Social Security Benefits Increase Soon: Here’s When They Arrive

Retired Americans who receive Social Security benefits will see adjusted checks soon.
Social Security Benefits Increase Soon: Here’s When They Arrive
Blank U.S. Treasury checks are run through a printer at the U.S. Treasury printing facility in Philadelphia, Pa., on July 18, 2011. (William Thomas Cain/Getty Images)
Jack Phillips
12/15/2023
Updated:
12/26/2023
0:00

Retired Americans who receive Social Security benefits and those who get Supplemental Security Income payments will soon see their benefits increase in just a few weeks.

The cost-of-living adjusted (COLA) Social Security payment will be sent out starting on Jan. 10, 2024, according to a schedule of payments.  Recipients with a birth date will get their payment on the first to the 10th of a month, the second group to get the payment are those born on the 11th to 20th of a month and will get them on Jan. 17, and the third group gets their payment on Jan. 24 if they’re born on the 21st to 31st.

Those who started getting Social Security payments prior to May 1997 have their payments distributed on Jan. 24.

Recipients of SSI will see their first adjusted payment sent out on Dec. 29, 2023, according to the schedule. The payment is being sent in late December because Jan. 1 is a federal holiday, meaning that the government pays benefits on the first non-holiday weekday before a regular payment date.

Social Security recipients will see their payments increase by 3.2 percent in 2024, which was announced by the Social Security Administration (SSA) in October. The COLA is determined by the year-over-year inflation rate for July, August, and September of the same year.

The retirement benefits will increase by about $50 a month on average once the COLA goes into effect in January, according to the agency. The rate hike is significantly smaller than the 8.7 percent adjustment that was made for all of 2023’s Social Security and SSI payments—or the highest increase in about four decades.

Beneficiaries received a COLA increase of 5.9 percent in 2022. In 2021, recipients only got a 1.3 percent bump in payments.

For early retirees or those who retire before the full federal retirement age, the Social Security Administration deducts $1 from every $2 above a designated threshold. It will be raised to $22,320 from $21,240 starting in 2024.

The year an individual hits the full retirement age, the agency deducts $1 from every $3 earned above a second limit. Starting next year, that limit will increase from $56,520 to $59,520.

A Social Security Administration news release signaled that the agency had started “notifying people about their new benefit amount by mail starting in early December,” adding that “individuals who have a personal Social Security account can view their COLA notice online, which is secure, easy, and faster than receiving a letter in the mail.”

- **WORK ORDER 1**
Reproduce word for word the part of the Social Security article starting at "Jack Phillips" and ending at "on Jan. 24.".
- **WORK ORDER 2**
List each cost-of-living adjustment percentage given in the Social Security article, with the year it applies to.

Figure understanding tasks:
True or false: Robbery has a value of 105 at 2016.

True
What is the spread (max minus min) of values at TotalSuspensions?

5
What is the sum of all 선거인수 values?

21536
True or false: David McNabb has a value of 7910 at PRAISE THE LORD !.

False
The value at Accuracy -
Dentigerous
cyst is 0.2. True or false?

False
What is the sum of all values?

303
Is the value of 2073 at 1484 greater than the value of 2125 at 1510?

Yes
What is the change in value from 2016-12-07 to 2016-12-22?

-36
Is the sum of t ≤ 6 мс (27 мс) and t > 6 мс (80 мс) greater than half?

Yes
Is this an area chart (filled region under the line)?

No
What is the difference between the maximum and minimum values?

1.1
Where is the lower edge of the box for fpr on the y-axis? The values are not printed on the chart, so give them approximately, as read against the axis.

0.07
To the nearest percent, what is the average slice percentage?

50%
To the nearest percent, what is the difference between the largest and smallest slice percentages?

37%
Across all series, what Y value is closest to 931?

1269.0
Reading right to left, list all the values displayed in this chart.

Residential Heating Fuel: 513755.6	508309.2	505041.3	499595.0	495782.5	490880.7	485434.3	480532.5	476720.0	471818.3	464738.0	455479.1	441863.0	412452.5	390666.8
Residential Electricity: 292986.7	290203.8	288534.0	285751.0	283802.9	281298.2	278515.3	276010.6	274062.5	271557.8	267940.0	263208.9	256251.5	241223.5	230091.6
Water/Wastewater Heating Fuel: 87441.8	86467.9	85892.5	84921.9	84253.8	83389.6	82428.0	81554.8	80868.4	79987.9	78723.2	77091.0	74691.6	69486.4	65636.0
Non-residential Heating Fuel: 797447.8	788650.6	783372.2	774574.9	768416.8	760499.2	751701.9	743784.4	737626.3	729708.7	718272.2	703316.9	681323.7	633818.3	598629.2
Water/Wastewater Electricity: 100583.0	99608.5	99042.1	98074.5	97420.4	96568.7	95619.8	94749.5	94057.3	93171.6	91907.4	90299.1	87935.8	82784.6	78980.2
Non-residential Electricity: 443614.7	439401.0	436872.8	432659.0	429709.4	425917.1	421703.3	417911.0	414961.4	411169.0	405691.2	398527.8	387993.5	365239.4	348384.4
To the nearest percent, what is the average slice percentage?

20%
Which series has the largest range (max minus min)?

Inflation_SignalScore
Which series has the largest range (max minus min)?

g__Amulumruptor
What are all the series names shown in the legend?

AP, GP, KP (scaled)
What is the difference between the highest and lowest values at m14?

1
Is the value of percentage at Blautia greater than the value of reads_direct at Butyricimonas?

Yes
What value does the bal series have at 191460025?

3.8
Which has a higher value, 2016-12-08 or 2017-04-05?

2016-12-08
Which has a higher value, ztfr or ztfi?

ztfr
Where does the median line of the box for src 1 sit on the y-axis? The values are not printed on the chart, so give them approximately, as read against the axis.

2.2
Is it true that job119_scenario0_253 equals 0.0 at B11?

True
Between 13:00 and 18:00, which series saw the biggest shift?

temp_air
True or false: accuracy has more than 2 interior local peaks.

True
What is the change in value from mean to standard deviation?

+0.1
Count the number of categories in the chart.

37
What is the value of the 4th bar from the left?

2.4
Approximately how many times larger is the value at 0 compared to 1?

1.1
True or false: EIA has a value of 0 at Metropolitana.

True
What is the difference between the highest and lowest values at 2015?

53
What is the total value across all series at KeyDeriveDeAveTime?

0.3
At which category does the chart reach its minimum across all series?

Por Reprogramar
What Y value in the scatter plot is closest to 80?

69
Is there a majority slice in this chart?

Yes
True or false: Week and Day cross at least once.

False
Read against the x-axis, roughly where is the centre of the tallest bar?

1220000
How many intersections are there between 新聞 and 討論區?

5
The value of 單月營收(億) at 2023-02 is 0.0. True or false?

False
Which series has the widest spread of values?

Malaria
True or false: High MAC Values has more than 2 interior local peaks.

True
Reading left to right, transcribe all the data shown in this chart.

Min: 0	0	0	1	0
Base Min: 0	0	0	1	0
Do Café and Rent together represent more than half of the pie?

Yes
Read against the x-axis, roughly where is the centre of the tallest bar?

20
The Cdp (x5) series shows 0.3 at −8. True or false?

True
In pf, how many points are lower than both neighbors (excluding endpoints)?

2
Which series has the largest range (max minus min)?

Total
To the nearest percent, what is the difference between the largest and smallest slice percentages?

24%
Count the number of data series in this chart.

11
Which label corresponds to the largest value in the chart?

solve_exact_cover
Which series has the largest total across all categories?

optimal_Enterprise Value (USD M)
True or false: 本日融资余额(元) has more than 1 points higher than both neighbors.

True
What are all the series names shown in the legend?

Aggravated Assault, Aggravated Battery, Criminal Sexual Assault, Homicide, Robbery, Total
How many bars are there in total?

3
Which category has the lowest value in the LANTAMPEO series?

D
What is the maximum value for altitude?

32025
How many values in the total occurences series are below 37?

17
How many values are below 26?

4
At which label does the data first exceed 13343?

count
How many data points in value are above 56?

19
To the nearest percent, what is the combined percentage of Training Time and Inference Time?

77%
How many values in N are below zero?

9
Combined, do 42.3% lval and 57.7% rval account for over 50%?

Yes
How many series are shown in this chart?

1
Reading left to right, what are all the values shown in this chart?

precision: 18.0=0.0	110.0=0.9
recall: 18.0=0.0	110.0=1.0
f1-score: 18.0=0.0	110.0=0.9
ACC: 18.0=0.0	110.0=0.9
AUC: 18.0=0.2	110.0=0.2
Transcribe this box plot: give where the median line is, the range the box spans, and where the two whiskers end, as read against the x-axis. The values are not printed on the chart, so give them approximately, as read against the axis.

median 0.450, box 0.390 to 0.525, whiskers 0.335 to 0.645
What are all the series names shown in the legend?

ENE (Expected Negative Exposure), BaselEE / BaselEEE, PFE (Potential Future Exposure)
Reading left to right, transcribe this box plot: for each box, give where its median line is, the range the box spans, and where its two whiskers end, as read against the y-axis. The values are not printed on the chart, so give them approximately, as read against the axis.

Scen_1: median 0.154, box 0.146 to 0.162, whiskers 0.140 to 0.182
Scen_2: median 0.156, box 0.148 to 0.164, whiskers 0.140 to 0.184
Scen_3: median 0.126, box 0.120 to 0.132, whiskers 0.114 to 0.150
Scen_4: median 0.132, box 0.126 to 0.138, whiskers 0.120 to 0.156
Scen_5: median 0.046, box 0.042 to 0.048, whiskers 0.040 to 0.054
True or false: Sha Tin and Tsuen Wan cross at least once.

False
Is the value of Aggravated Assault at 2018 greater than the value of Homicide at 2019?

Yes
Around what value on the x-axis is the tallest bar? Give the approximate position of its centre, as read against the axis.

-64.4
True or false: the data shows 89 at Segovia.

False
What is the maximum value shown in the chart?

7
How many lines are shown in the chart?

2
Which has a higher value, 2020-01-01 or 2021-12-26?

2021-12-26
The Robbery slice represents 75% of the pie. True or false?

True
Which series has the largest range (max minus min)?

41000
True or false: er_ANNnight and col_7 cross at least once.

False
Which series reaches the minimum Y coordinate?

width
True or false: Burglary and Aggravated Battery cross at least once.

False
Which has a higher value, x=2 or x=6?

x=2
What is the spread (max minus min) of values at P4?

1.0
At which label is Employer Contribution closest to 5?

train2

- **SOLUTION 1**
Jack Phillips
12/15/2023
Updated:
12/26/2023
0:00

Retired Americans who receive Social Security benefits and those who get Supplemental Security Income payments will soon see their benefits increase in just a few weeks.

The cost-of-living adjusted (COLA) Social Security payment will be sent out starting on Jan. 10, 2024, according to a schedule of payments.  Recipients with a birth date will get their payment on the first to the 10th of a month, the second group to get the payment are those born on the 11th to 20th of a month and will get them on Jan. 17, and the third group gets their payment on Jan. 24 if they’re born on the 21st to 31st.

Those who started getting Social Security payments prior to May 1997 have their payments distributed on Jan. 24.

- **SOLUTION 2**
- 3.2 percent (2024)
- 8.7 percent (2023)
- 5.9 percent (2022)
- 1.3 percent (2021)